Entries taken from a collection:
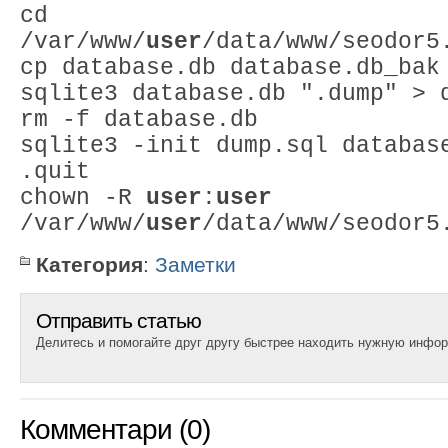
cd
/var/www/
user
/data/www/seodor5
cp database.db database.db_bak
sqlite3 database.db ".dump" > 
rm -f database.db
sqlite3 -init dump.sql databas
.quit
chown -R
user
:
user
/var/www/
user
/data/www/seodor5
Категория
:
Заметки
Отправить статью
Делитесь и помогайте друг другу быстрее находить нужную инфо
Комментари (0)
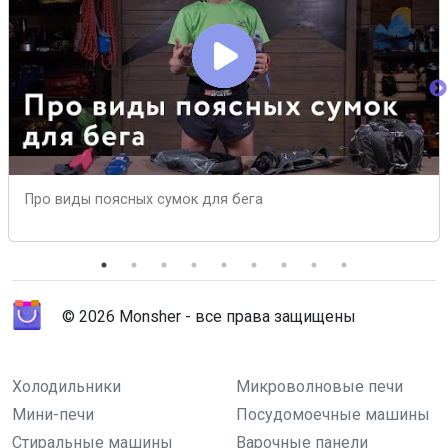
Про виды поясных сумок для бега
© 2026 Monsher - все права защищены
Холодильники
Микроволновые печи
Мини-печи
Посудомоечные машины
Стиральные машины
Варочные панели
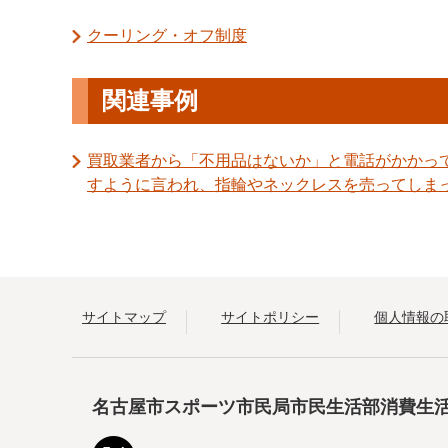
クーリング・オフ制度
関連事例
買取業者から「不用品はないか」と電話がかかっ
すように言われ、指輪やネックレスを売ってしま
サイトマップ
サイトポリシー
個人情報の
名古屋市スポーツ市民局市民生活部消費生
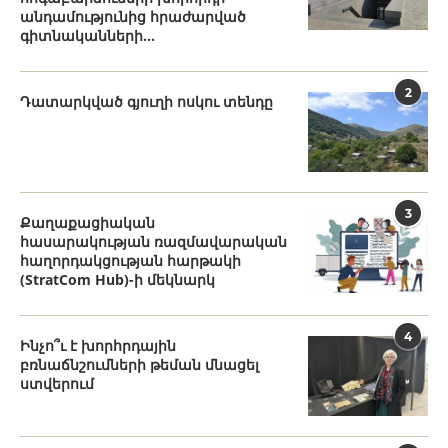
անդամությունից հրաժարված
գիտնականների...
2
Դատարկված գյուղի ոսկու տենդը
3
Քաղաքացիական
հասարակության ռազմավարական
հաղորդակցության հարթակի
(StratCom Hub)-ի մեկնարկ
4
Ինչո՞ւ է խորհրդային
բռնաճնշումների թեման մնացել
ստվերում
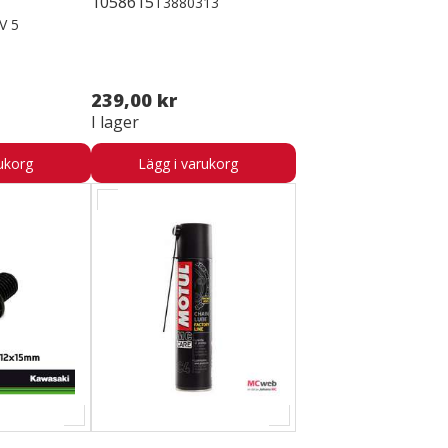
1058615
T3880313
V 5
239,00 kr
I lager
ukorg
Lägg i varukorg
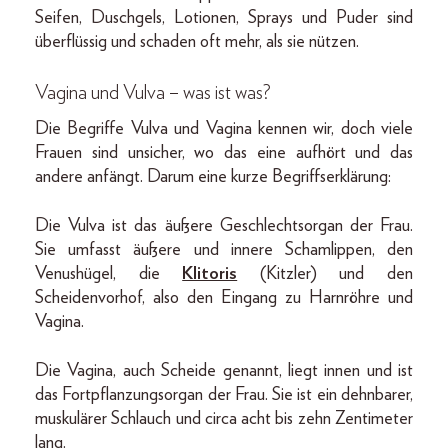
Seifen, Duschgels, Lotionen, Sprays und Puder sind
überflüssig und schaden oft mehr, als sie nützen.
Vagina und Vulva – was ist was?
Die Begriffe Vulva und Vagina kennen wir, doch viele
Frauen sind unsicher, wo das eine aufhört und das
andere anfängt. Darum eine kurze Begriffserklärung:
Die Vulva ist das äußere Geschlechtsorgan der Frau.
Sie umfasst äußere und innere Schamlippen, den
Venushügel, die
Klitoris
(Kitzler) und den
Scheidenvorhof, also den Eingang zu Harnröhre und
Vagina.
Die Vagina, auch Scheide genannt, liegt innen und ist
das Fortpflanzungsorgan der Frau. Sie ist ein dehnbarer,
muskulärer Schlauch und circa acht bis zehn Zentimeter
lang.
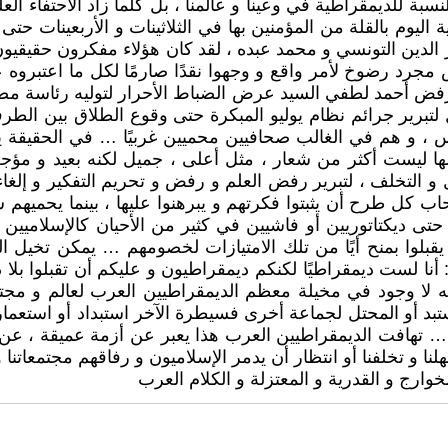
لنسبة للديمقراطية في وعينا و عالمنا ، بل كلما زاد الاحتفاء 
ية اليوم بالقلة من المؤمنين بها في الثلاثينات و الأربعينات
ر الدين التونسي و محمد عبده ، لقد كان هؤلاء مفكرون حقيقيو
 مجرد رضوخ لأمر واقع و وجهوا نقدًا صارمًا لكل ما اعتبرو
رفض أحمد لطفي السيد عرض الضباط الأحرار لتوليه رئاسة مص
برير جرائم نظام يوليو المبكرة حتى وقوع الطلاق بين الطرفي
س ، و هم في الغالب صحافيين محميين غربيًا … في الحقيقة
ة لها ليست أكثر من شعار ، مثل أعلى ، جميل لكنه بعيد و م
هل و التخلف ، لتبرير رفض العلم و رفض و تحريم التفكير و إلغا
 كل طرح أن يثبتوا فكرتهم و يبرهنوا عليها ، بينما يحميهم 
ى ديكتاتوريين أو فاشيين في كثير من الأحيان كالإسلاميين مثلً
أن يقبلوا بمنح أيًا من تلك الامتيازات لخصومهم … يمكن تخي
ا لست ديمقراطيًا لكنكم ديمقراطيون و عليكم أن تقبلوا بلا 
لا وجود في مخيلة معظم الديمقراطيين العرب لعالم و مجتم
د أو المحتل لجماعة أخرى فسيطرة الآخر استبداد أو استعمار أم
 … تهافت الديمقراطيين العرب هذا يعبر عن أزمة عميقة ، عن 
نا و تخلفنا أو انتظار أن يدمر الإسلاميون و رفاقهم مجتمعاتنا 
ارج و القدرية و المعتزلة و الكلام العرب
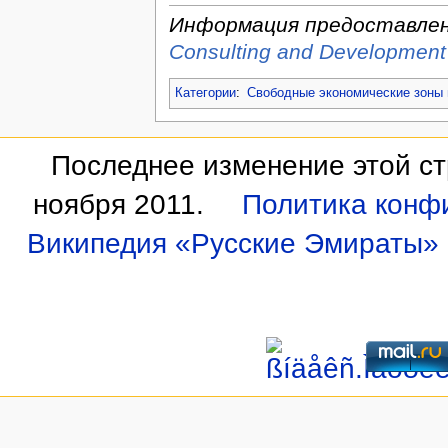
Информация предоставле
Consulting and Development
Категории
:
Свободные экономические зоны
Последнее изменение этой ст
ноября 2011.
Политика конф
Википедия «Русские Эмираты»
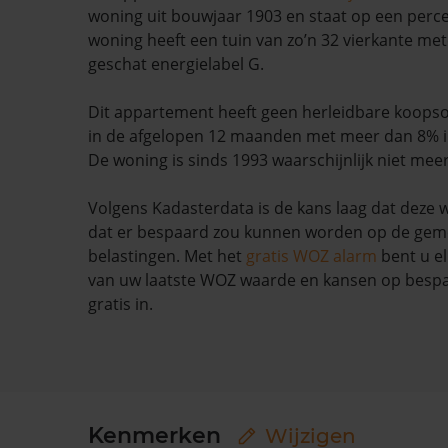
woning uit bouwjaar 1903 en staat op een perc
woning heeft een tuin van zo’n 32 vierkante met
geschat energielabel G.
Dit appartement heeft geen herleidbare koopso
in de afgelopen 12 maanden met meer dan 8% i
De woning is sinds 1993 waarschijnlijk niet mee
Volgens Kadasterdata is de kans laag dat deze 
dat er bespaard zou kunnen worden op de geme
belastingen. Met het
gratis WOZ alarm
bent u el
van uw laatste WOZ waarde en kansen op bespar
gratis in.
Kenmerken
Wijzigen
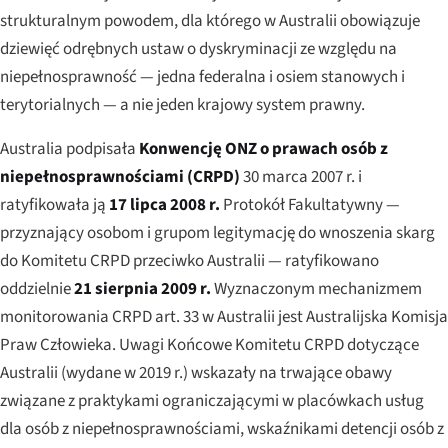
strukturalnym powodem, dla którego w Australii obowiązuje
dziewięć odrębnych ustaw o dyskryminacji ze względu na
niepełnosprawność — jedna federalna i osiem stanowych i
terytorialnych — a nie jeden krajowy system prawny.
Australia podpisała
Konwencję ONZ o prawach osób z
niepełnosprawnościami (CRPD)
30 marca 2007 r. i
ratyfikowała ją
17 lipca 2008 r.
Protokół Fakultatywny —
przyznający osobom i grupom legitymację do wnoszenia skarg
do Komitetu CRPD przeciwko Australii — ratyfikowano
oddzielnie
21 sierpnia 2009 r.
Wyznaczonym mechanizmem
monitorowania CRPD art. 33 w Australii jest Australijska Komisja
Praw Człowieka. Uwagi Końcowe Komitetu CRPD dotyczące
Australii (wydane w 2019 r.) wskazały na trwające obawy
związane z praktykami ograniczającymi w placówkach usług
dla osób z niepełnosprawnościami, wskaźnikami detencji osób z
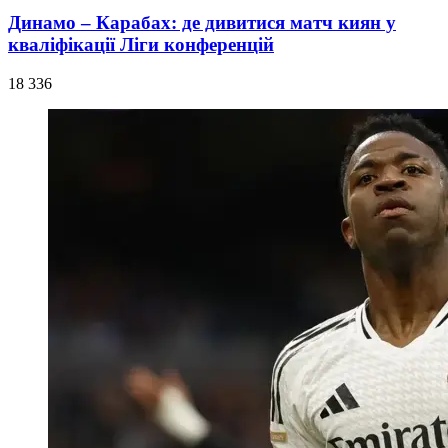
Динамо – Карабах: де дивитися матч киян у
кваліфікації Ліги конференцій
18 336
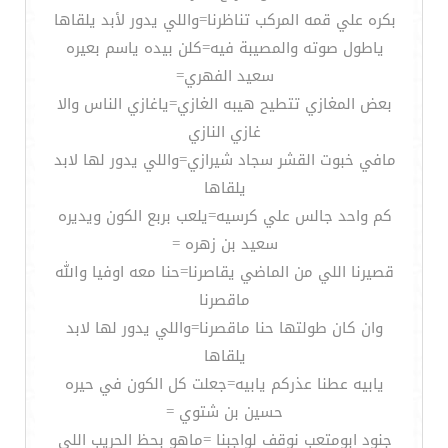
بكره علي قمه المركب تناظرنا=واللي يدور لأبد يلقاها
ياطول صوته والمصيبة فيه=كلن بيده ياسم بعيره
سعيد الفهري=
بعض المغازي تتطيح هيبه الغازي=ياغازي الناس والا
غازي النازي
مافي خبوت القشر سجاد شيرازي=واللي يدور لها لابد
يلقاها
كم واحد جالس علي كرسيه=يلعب بربع الكون ويديره
سعيد بن زهره =
قصيرنا اللي من الماضي يقاصرنا=حنا معه اوفيا والله
ماقصرنا
وان كان طولتها حنا ماقصرنا=واللي يدور لها لابد
يلقاها
يابيه عطنا عذركم يابيه=جعلت كل الكون في حيره
حسين بن شتوي =
جنود ابومتعب نوقف لواجبنا =ماهو بحظ الحريب اللي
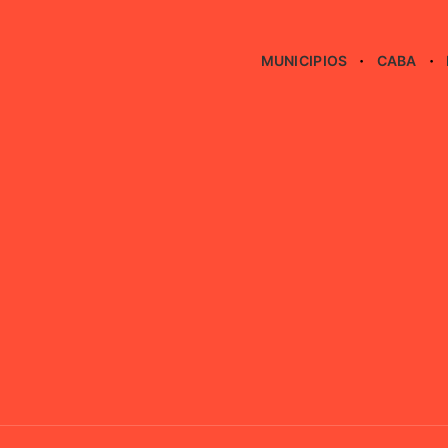
MUNICIPIOS
CABA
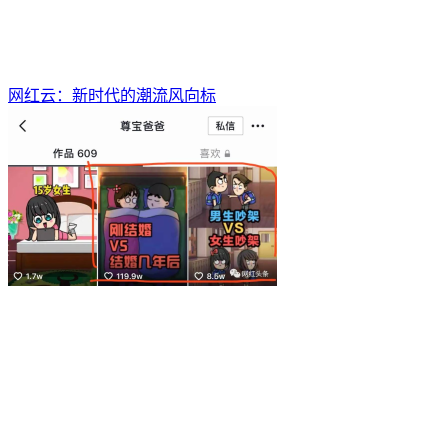
网红云：新时代的潮流风向标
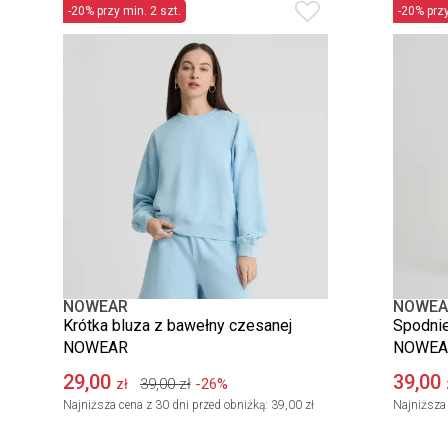
-20% przy min. 2 szt.
-20% przy
NOWEAR
NOWEA
Krótka bluza z bawełny czesanej
Spodnie
NOWEAR
NOWEA
29,00
39,00
39,00
zł
-26%
zł
Najniższa cena z 30 dni przed obniżką:
39,00 zł
Najniższa 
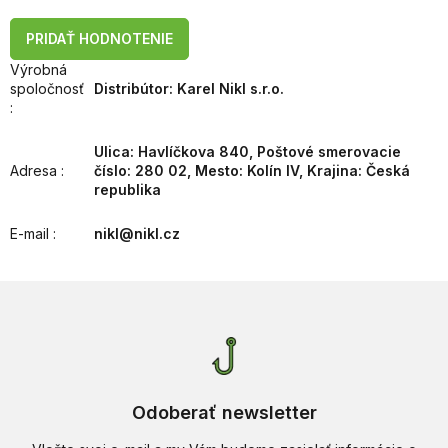
PRIDAŤ HODNOTENIE
Výrobná
spoločnosť
Distribútor: Karel Nikl s.r.o.
:
Ulica: Havlíčkova 840, Poštové smerovacie
Adresa
:
číslo: 280 02, Mesto: Kolín IV, Krajina: Česká
republika
E-mail
:
nikl@nikl.cz
Odoberať newsletter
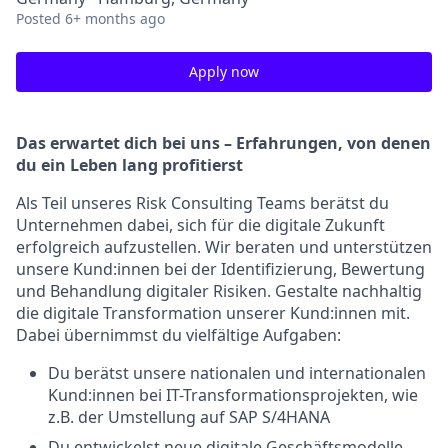
Posted
6+ months ago
Apply now
Das erwartet dich bei uns – Erfahrungen, von denen
du ein Leben lang profitierst
Als Teil unseres Risk Consulting Teams berätst du
Unternehmen dabei, sich für die digitale Zukunft
erfolgreich aufzustellen. Wir beraten und unterstützen
unsere Kund:innen bei der Identifizierung, Bewertung
und Behandlung digitaler Risiken. Gestalte nachhaltig
die digitale Transformation unserer Kund:innen mit.
Dabei übernimmst du vielfältige Aufgaben:
Du berätst unsere nationalen und internationalen
Kund:innen bei IT-Transformationsprojekten, wie
z.B. der Umstellung auf SAP S/4HANA
Du entwickelst neue digitale Geschäftsmodelle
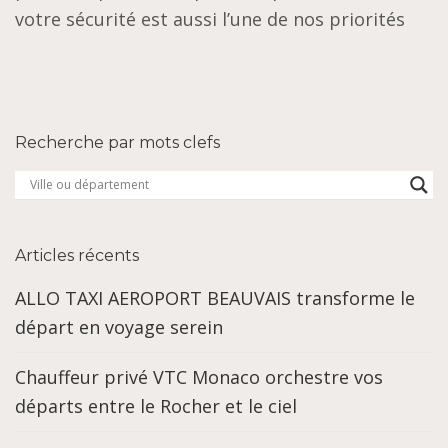
votre sécurité est aussi l’une de nos priorités
Recherche par mots clefs
Articles récents
ALLO TAXI AEROPORT BEAUVAIS transforme le
départ en voyage serein
Chauffeur privé VTC Monaco orchestre vos
départs entre le Rocher et le ciel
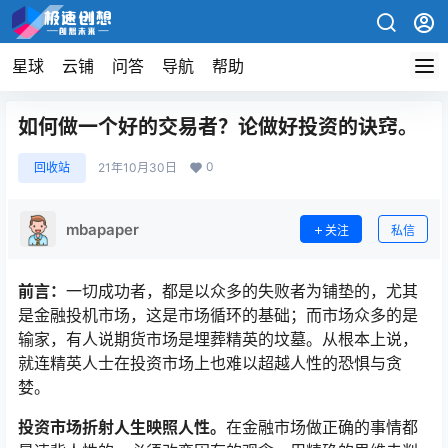
星球
云铺
问答
导航
帮助
如何做一个好的交易者？论做好投资的诀窍。
0
回收站
21年10月30日
mbapaper
关注
私信
前言：
一切成功者，都是以众多的失败者为铺垫的，尤其
是金融投机市场，这是市场循环的基础；而市场众多的是
输家，有人说期货市场是埋葬精英的坟墓。从根本上说，
就连精英人士在投资市场上也难以超越人性的恐惧与贪
婪。
投资市场折射人生映照人性。
在金融市场做正确的事情都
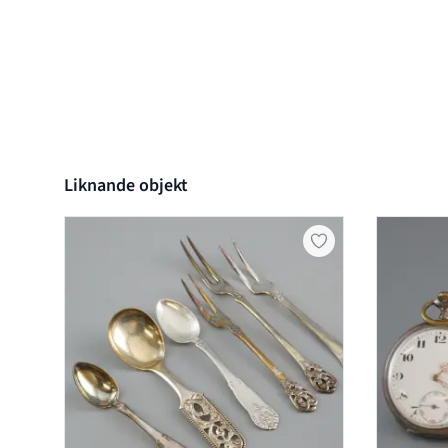
Liknande objekt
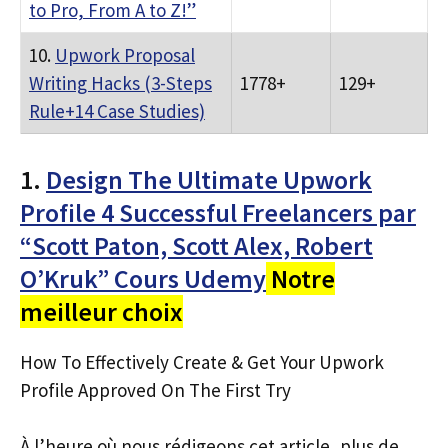
to Pro, From A to Z!”
10.
Upwork Proposal
Writing Hacks (3-Steps
1778+
129+
Rule+14 Case Studies)
1.
Design The Ultimate Upwork
Profile 4 Successful Freelancers par
“Scott Paton, Scott Alex, Robert
O’Kruk” Cours Udemy
Notre
meilleur choix
How To Effectively Create & Get Your Upwork
Profile Approved On The First Try
À l’heure où nous rédigeons cet article, plus de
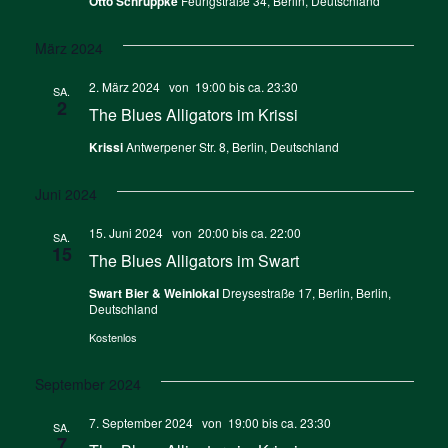
Otto Schruppke
Feurigstraße 34, Berlin, Deutschland
März 2024
2. März 2024 von 19:00
bis ca.
23:30
SA.
2
The Blues Alligators im Krissi
Krissi
Antwerpener Str. 8, Berlin, Deutschland
Juni 2024
15. Juni 2024 von 20:00
bis ca.
22:00
SA.
15
The Blues Alligators im Swart
Swart Bier & Weinlokal
Dreysestraße 17, Berlin, Berlin,
Deutschland
Kostenlos
September 2024
7. September 2024 von 19:00
bis ca.
23:30
SA.
7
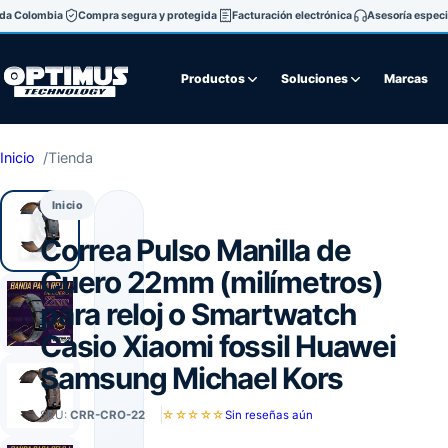
oda Colombia
Compra segura y protegida
Facturación electrónica
Asesoría especi
Productos
Soluciones
Marcas
Inicio
Tienda
Inicio
Correa Pulso Manilla de
Cuero 22mm (milímetros)
para reloj o Smartwatch
Casio Xiaomi fossil Huawei
Samsung Michael Kors
SKU:
CRR-CRO-22
☆☆☆☆☆
Sin reseñas aún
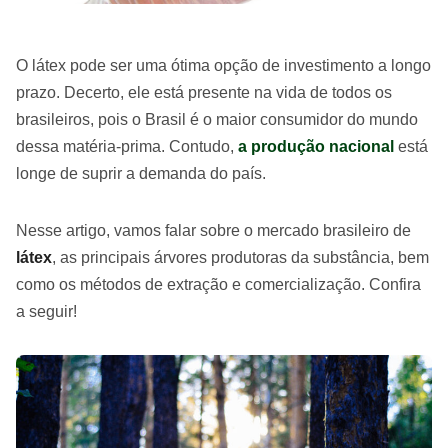
O látex pode ser uma ótima opção de investimento a longo
prazo. Decerto, ele está presente na vida de todos os
brasileiros, pois o Brasil é o maior consumidor do mundo
dessa matéria-prima. Contudo,
a produção nacional
está
longe de suprir a demanda do país.
Nesse artigo, vamos falar sobre o mercado brasileiro de
látex
, as principais árvores produtoras da substância, bem
como os métodos de extração e comercialização. Confira
a seguir!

EXERCISE: Working from the records above, write out verbatim only the lines from the line containing "برير جرائم نظام" through the line containing "كل طرح أن يثبتوا".

TASK SOLUTION:
برير جرائم نظام يوليو المبكرة حتى وقوع الطلاق بين الطرفي
س ، و هم في الغالب صحافيين محميين غربيًا … في الحقيقة
ة لها ليست أكثر من شعار ، مثل أعلى ، جميل لكنه بعيد و م
هل و التخلف ، لتبرير رفض العلم و رفض و تحريم التفكير و إلغا
 كل طرح أن يثبتوا فكرتهم و يبرهنوا عليها ، بينما يحميهم 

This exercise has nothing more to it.